Microsoft MDASH: Multi-Model AI Security System Finds 16 Zero-Day Vulnerabilities

Microsoft unveiled MDASH (Multi-model Agentic Scanning Harness), a security system that orchestrates over 100 specialized AI agents to discover and validate software vulnerabilities. In its first major deployment, it found 16 new vulnerabilities in Windows networking and authentication — including four critical remote code execution flaws. The system achieved an industry-leading 88.45% score on the public CyberGym benchmark.

What Is Microsoft MDASH?

MDASH is a multi-model agentic scanning harness built by Microsoft’s Autonomous Code Security team. Unlike single-model approaches, it uses an ensemble of frontier and distilled AI models working together. These agents discover, debate, and prove exploitable bugs end-to-end, mimicking how a team of human security researchers would operate — but at machine speed.

How Well Did MDASH Perform?

The results were striking:

21 of 21 planted vulnerabilities found with zero false positives on a private test driver
96% recall against five years of confirmed MSRC cases in clfs.sys
100% recall in tcpip.sys
88.45% on the CyberGym benchmark of 1,507 real-world vulnerabilities — roughly 5 points ahead of the next entry

What Vulnerabilities Did It Find?

This month’s Patch Tuesday includes 16 CVEs found by MDASH, including:

Critical remote code execution flaws in the Windows kernel TCP/IP stack
Vulnerabilities in the IKEv2 service
Unauthenticated remote code execution in DNS and Netlogon components

Key Takeaways

MDASH orchestrates 100+ specialized AI agents across multiple models
Found 16 real CVEs in Windows networking and authentication stack
Industry-leading 88.45% on CyberGym benchmark
Zero false positives on planted vulnerability tests
Now being used by Microsoft security engineering teams
Available in limited private preview for customers

Frequently Asked Questions

Is MDASH replacing human security researchers? No. MDASH augments human teams by automating vulnerability discovery at scale. Human researchers still validate and prioritize findings.

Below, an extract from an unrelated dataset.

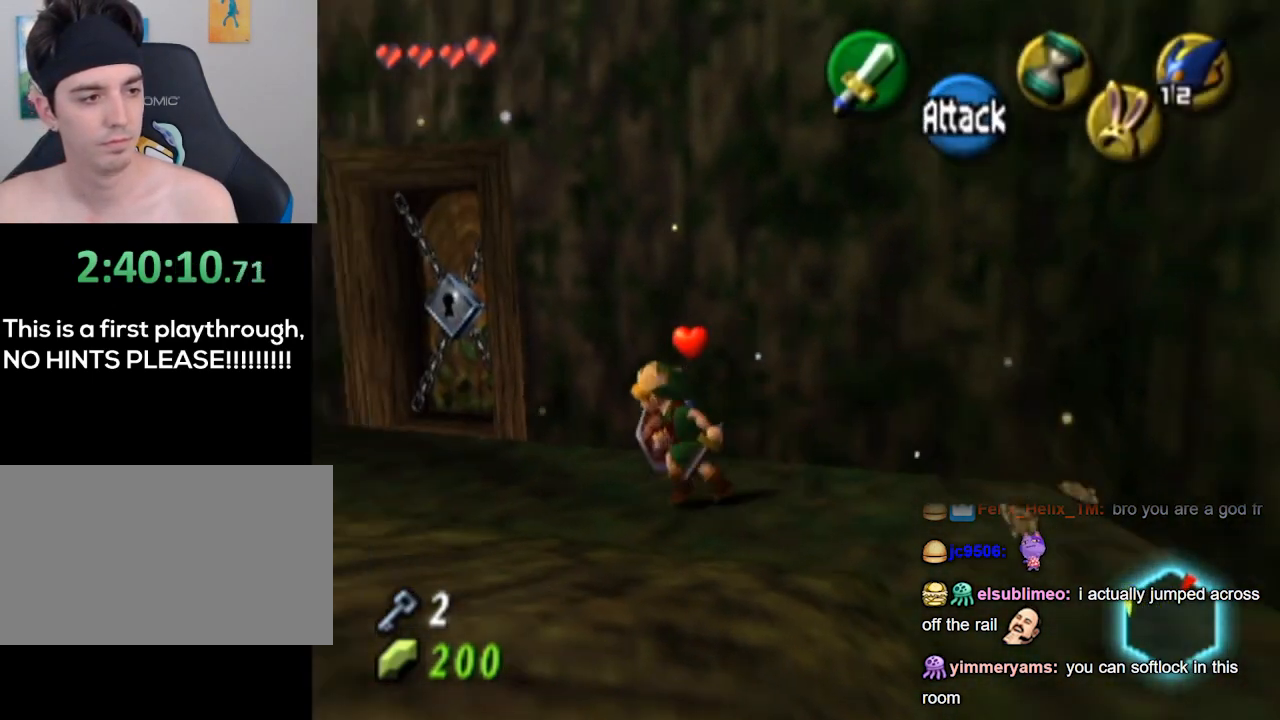
{"buttons": [], "left_stick": "center", "right_stick": "center", "events": [[333, "left_stick", "up-right"], [433, "A", "down"], [500, "A", "up"], [500, "left_stick", "center"]]}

What models power MDASH? The system uses an ensemble of frontier and distilled models. Microsoft notes the surrounding agentic system contributes substantially to performance beyond any single model’s capability.

How can I access MDASH? It is currently being used by Microsoft security engineering teams and tested by a small set of customers as part of a limited private preview.